:: RECORDS SUPPLIED ::

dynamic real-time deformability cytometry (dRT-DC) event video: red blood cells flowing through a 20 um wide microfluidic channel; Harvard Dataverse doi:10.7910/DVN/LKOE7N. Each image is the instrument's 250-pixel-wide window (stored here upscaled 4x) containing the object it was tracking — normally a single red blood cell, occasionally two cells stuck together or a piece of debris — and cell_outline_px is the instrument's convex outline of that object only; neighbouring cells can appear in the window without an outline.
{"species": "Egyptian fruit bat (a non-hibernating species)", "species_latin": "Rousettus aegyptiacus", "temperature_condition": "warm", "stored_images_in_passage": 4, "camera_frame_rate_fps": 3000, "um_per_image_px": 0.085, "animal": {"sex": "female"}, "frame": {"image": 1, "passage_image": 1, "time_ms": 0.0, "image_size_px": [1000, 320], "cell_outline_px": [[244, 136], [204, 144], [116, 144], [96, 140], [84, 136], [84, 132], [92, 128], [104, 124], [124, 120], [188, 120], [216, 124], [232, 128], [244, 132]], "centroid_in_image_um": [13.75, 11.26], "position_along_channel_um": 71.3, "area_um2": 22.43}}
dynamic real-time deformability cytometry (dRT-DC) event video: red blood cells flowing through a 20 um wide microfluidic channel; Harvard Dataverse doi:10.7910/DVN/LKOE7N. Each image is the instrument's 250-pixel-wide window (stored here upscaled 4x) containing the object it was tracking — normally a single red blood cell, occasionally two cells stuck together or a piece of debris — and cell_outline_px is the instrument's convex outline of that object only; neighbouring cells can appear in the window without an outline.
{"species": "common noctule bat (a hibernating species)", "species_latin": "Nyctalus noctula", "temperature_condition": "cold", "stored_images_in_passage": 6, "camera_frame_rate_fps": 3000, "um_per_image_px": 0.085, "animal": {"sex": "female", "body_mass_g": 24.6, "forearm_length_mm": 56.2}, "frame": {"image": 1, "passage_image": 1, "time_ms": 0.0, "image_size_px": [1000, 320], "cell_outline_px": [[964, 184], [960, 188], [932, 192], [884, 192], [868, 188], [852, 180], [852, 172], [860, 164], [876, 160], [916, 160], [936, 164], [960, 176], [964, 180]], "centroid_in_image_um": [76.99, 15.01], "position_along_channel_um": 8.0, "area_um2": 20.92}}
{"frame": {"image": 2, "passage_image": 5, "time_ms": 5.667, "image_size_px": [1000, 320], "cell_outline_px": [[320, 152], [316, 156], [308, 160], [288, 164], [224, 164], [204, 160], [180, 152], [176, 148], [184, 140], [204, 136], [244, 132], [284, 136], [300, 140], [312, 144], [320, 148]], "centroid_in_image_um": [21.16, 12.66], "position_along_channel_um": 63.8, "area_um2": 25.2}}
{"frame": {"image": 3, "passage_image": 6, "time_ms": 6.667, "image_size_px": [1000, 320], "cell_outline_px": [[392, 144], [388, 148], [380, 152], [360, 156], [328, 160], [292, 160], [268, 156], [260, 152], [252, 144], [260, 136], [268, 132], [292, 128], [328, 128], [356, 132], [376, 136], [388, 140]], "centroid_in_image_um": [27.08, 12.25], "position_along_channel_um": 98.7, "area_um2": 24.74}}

:::

WHAT YOU SHOULD DO
Copy the data above exactly. Every line must be included.

RESPONSE
dynamic real-time deformability cytometry (dRT-DC) event video: red blood cells flowing through a 20 um wide microfluidic channel; Harvard Dataverse doi:10.7910/DVN/LKOE7N. Each image is the instrument's 250-pixel-wide window (stored here upscaled 4x) containing the object it was tracking — normally a single red blood cell, occasionally two cells stuck together or a piece of debris — and cell_outline_px is the instrument's convex outline of that object only; neighbouring cells can appear in the window without an outline.
{"species": "Egyptian fruit bat (a non-hibernating species)", "species_latin": "Rousettus aegyptiacus", "temperature_condition": "warm", "stored_images_in_passage": 4, "camera_frame_rate_fps": 3000, "um_per_image_px": 0.085, "animal": {"sex": "female"}, "frame": {"image": 1, "passage_image": 1, "time_ms": 0.0, "image_size_px": [1000, 320], "cell_outline_px": [[244, 136], [204, 144], [116, 144], [96, 140], [84, 136], [84, 132], [92, 128], [104, 124], [124, 120], [188, 120], [216, 124], [232, 128], [244, 132]], "centroid_in_image_um": [13.75, 11.26], "position_along_channel_um": 71.3, "area_um2": 22.43}}
dynamic real-time deformability cytometry (dRT-DC) event video: red blood cells flowing through a 20 um wide microfluidic channel; Harvard Dataverse doi:10.7910/DVN/LKOE7N. Each image is the instrument's 250-pixel-wide window (stored here upscaled 4x) containing the object it was tracking — normally a single red blood cell, occasionally two cells stuck together or a piece of debris — and cell_outline_px is the instrument's convex outline of that object only; neighbouring cells can appear in the window without an outline.
{"species": "common noctule bat (a hibernating species)", "species_latin": "Nyctalus noctula", "temperature_condition": "cold", "stored_images_in_passage": 6, "camera_frame_rate_fps": 3000, "um_per_image_px": 0.085, "animal": {"sex": "female", "body_mass_g": 24.6, "forearm_length_mm": 56.2}, "frame": {"image": 1, "passage_image": 1, "time_ms": 0.0, "image_size_px": [1000, 320], "cell_outline_px": [[964, 184], [960, 188], [932, 192], [884, 192], [868, 188], [852, 180], [852, 172], [860, 164], [876, 160], [916, 160], [936, 164], [960, 176], [964, 180]], "centroid_in_image_um": [76.99, 15.01], "position_along_channel_um": 8.0, "area_um2": 20.92}}
{"frame": {"image": 2, "passage_image": 5, "time_ms": 5.667, "image_size_px": [1000, 320], "cell_outline_px": [[320, 152], [316, 156], [308, 160], [288, 164], [224, 164], [204, 160], [180, 152], [176, 148], [184, 140], [204, 136], [244, 132], [284, 136], [300, 140], [312, 144], [320, 148]], "centroid_in_image_um": [21.16, 12.66], "position_along_channel_um": 63.8, "area_um2": 25.2}}
{"frame": {"image": 3, "passage_image": 6, "time_ms": 6.667, "image_size_px": [1000, 320], "cell_outline_px": [[392, 144], [388, 148], [380, 152], [360, 156], [328, 160], [292, 160], [268, 156], [260, 152], [252, 144], [260, 136], [268, 132], [292, 128], [328, 128], [356, 132], [376, 136], [388, 140]], "centroid_in_image_um": [27.08, 12.25], "position_along_channel_um": 98.7, "area_um2": 24.74}}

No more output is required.